Faster absorption of carbs provides more fuel for the athlete during a workout, helps increase exercise performance, and is easier on the stomach than glucose or fructose on their own. Carbohydrate consumption during exercise can help to maintain intensity and support high-level performance.

What is a healthy substitute for butter in waffles? ›

Vegetable and Canola Oils: These are some of the most common butter substitutes. These budget-friendly options usually don't taste like much, so you don't have to worry about them affecting the flavor of your finished product. Olive Oil: Olive oil produces light baked goods with subtle notes of fruit.

Is extra virgin olive oil good for waffles? ›

Not only is extra virgin olive oil good for you, but it also adds a wonderful flavor to your waffles. Its fruity and slightly peppery taste can enhance the overall taste of your waffles and make them more enjoyable.

Is waffles healthy or unhealthy? ›

We hate to break it to you, but pancakes and waffles are not a nutritious way to fuel your mornings.
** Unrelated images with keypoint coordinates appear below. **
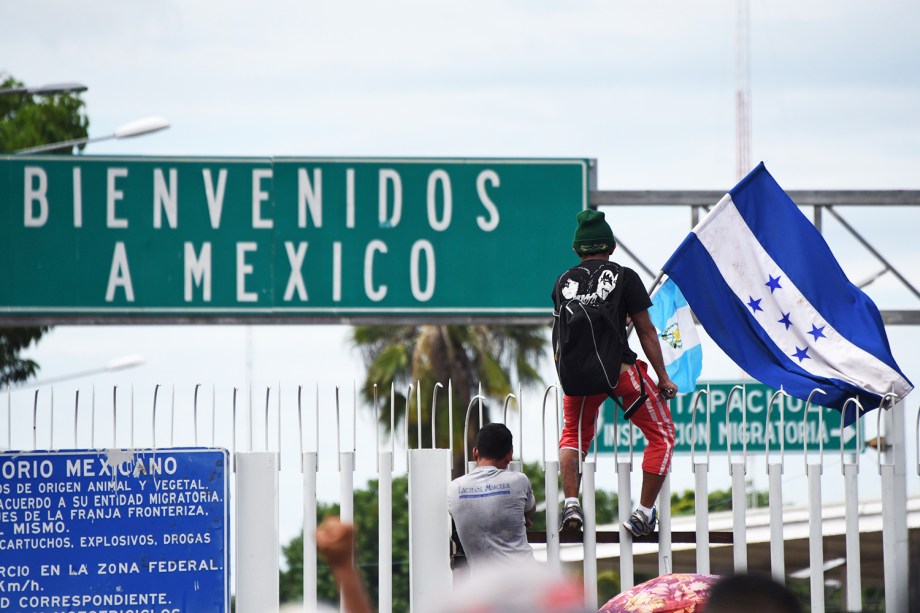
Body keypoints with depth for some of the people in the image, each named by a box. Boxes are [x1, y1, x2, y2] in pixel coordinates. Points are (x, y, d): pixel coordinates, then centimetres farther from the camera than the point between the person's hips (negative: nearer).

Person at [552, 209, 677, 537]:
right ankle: (643, 514, 4)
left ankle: (571, 503, 6)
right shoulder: (624, 277, -1)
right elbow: (646, 331, -1)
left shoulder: (563, 282, 9)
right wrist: (663, 378, 4)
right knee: (662, 434, 12)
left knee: (573, 436, 28)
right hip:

Despite their tasty profile, these comfort foods are often made with refined white flour and topped with butter and syrup, which is essentially pure sugar.

Are bird's eye waffles healthy? ›

Our waffle recipe is low in saturated fat; made using real potatoes and is gluten free as well as vegan friendly. Plus, our frozen potato waffles have been a staple of family meals since 1981, making them as rich in history as they are in goodness.

Can waffles be part of a healthy diet? ›

In a nutshell, waffles aren't the healthiest food, especially if you're on a low carb/keto diet, but there are ways to up their nutritional value. Eating whole wheat waffles or waffles made of other whole grains is one way to do this.